Passemos agora à análise das censuras feitas à decisão recorrida nas conclusões do recurso, considerando que é por aquelas que se afere da delimitação objectiva deste (artigos 684.º, n.º 3 e 690.º, n.º 1, do C.P.C.).

A questão posta no recurso é a de saber se a declaração de falência importa o imediato despejo da habitação gratuitamente atribuída aos sócios da sociedade declarada falida.
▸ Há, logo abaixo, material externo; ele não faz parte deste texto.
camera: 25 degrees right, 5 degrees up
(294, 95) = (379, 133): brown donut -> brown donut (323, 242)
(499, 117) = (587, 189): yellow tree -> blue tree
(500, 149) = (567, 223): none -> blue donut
1. A declaração de falência tem como objectivo principal a protecção do interesse dos credores prejudicados pelo insucesso empresarial e abrangidos pelo desaire da gestão económico-financeira do falido.
Neste contexto é que o legislador se preocupou no sentido de que, uma vez declarada a falência, imediatamente se proceda à apreensão dos elementos de contabilidade e de todos os bens susceptíveis de penhora, ainda que arrestados, penhorados ou por qualquer forma apreendidos ou detidos... (artigo 175.º n. º 1 do CPEREF).
Deste modo, seja qual for a situação jurídico-processual em que se encontrem - salvo se estiverem apreendidos por virtude de infracção de carácter criminal ou de mera ordenação social (parte final do n.º 1 do artigo 175.º do CPEREF) - todos os bens que possam ser penhorados nos termos do disposto no art.º 821.º e seguintes do C.P.Civil, são imediatamente apreendidos para a massa.
O imóvel ora usufruído pelos recorrentes é pertença da sociedade falida; e, porque lhes foi entregue para ser usufruído gratuitamente e apenas enquanto eles tivessem a qualidade de sócios da sociedade, com a sua falência os recorrentes ficaram inibidos para o exercício do comércio e, por isso, deixou de ter fundamento o gozo da habitação que com base na deliberação tomada pelos sócios em 15 de Junho de 1991 dela faziam.
Terão, assim, os agravantes de fazer entrega ao Sr. Liquidatário Judicial do imóvel que de forma intitulada detêm a fim de ser apreendida nos termos das suas atribuições que legalmente lhe são impostas.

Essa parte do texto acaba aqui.